THE PROBLEM:
Below are some records; quote exactly the lines from the one that contains "left ear: (717, 499)" through the one that contains "right shoulder: (247, 862)", inclusive, and no others.

§ §

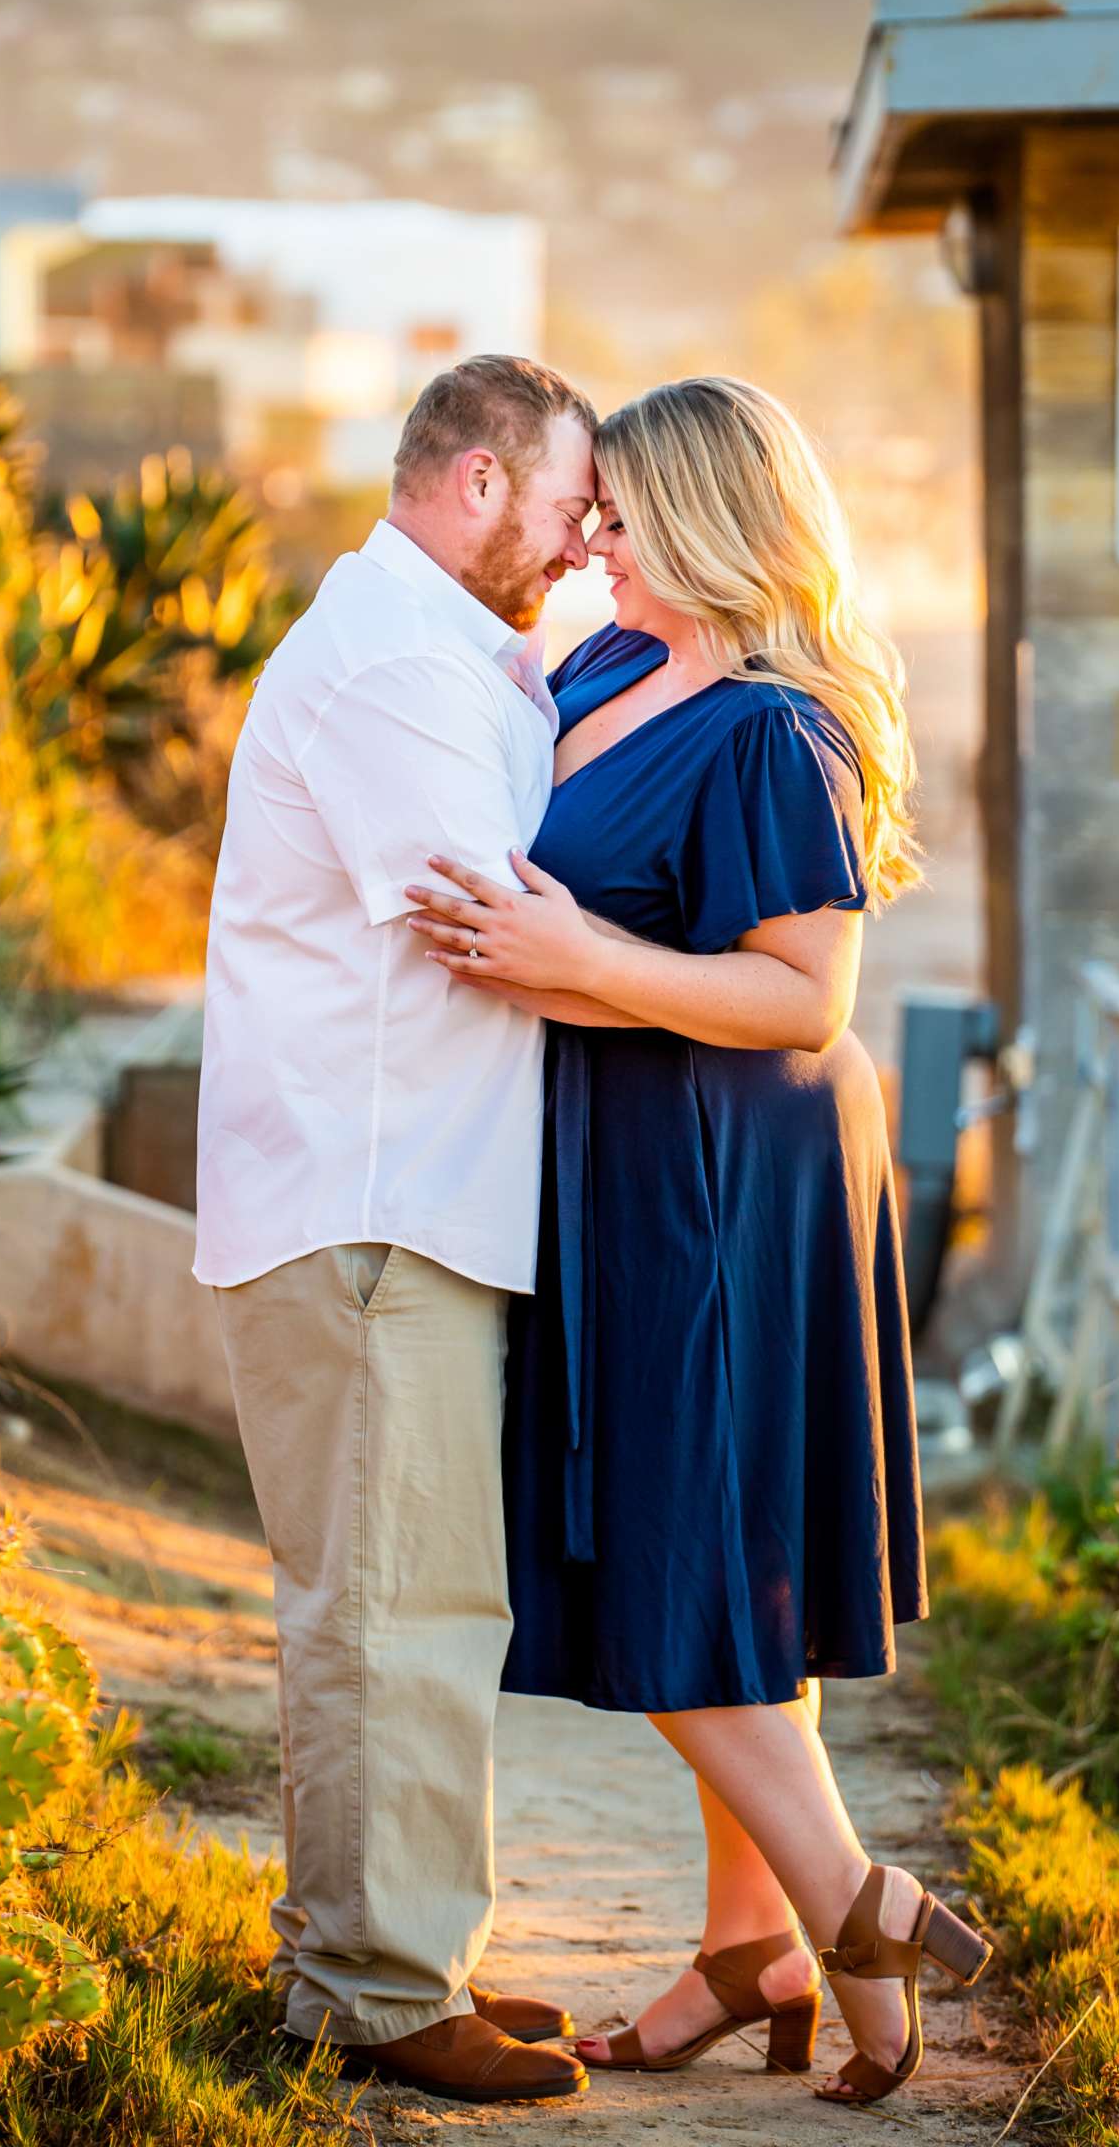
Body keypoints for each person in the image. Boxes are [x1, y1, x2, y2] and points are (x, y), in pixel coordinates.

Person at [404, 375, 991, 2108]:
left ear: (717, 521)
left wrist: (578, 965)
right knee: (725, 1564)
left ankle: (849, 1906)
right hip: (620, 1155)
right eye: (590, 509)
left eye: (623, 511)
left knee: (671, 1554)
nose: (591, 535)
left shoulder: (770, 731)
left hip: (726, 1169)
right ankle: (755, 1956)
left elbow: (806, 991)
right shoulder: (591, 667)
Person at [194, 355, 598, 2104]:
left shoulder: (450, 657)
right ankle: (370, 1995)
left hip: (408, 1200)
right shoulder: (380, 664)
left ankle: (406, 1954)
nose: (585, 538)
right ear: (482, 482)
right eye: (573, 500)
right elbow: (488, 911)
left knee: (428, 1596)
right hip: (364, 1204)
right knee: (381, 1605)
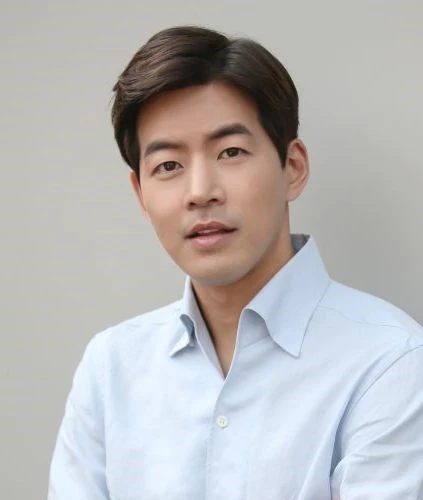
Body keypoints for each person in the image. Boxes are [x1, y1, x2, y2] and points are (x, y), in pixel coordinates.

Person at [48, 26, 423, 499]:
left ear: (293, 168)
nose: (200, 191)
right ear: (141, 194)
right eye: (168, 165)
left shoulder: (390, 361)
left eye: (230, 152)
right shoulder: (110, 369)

§ §

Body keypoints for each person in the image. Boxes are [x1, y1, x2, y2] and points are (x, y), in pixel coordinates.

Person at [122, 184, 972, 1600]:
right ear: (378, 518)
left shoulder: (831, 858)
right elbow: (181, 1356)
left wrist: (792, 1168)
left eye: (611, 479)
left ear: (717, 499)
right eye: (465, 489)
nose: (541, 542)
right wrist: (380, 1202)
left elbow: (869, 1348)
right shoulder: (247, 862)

§ §

SOLUTION:
left ear: (717, 499)
right eye: (465, 489)
nose: (541, 542)
right wrist: (380, 1202)
left elbow: (869, 1348)
right shoulder: (247, 862)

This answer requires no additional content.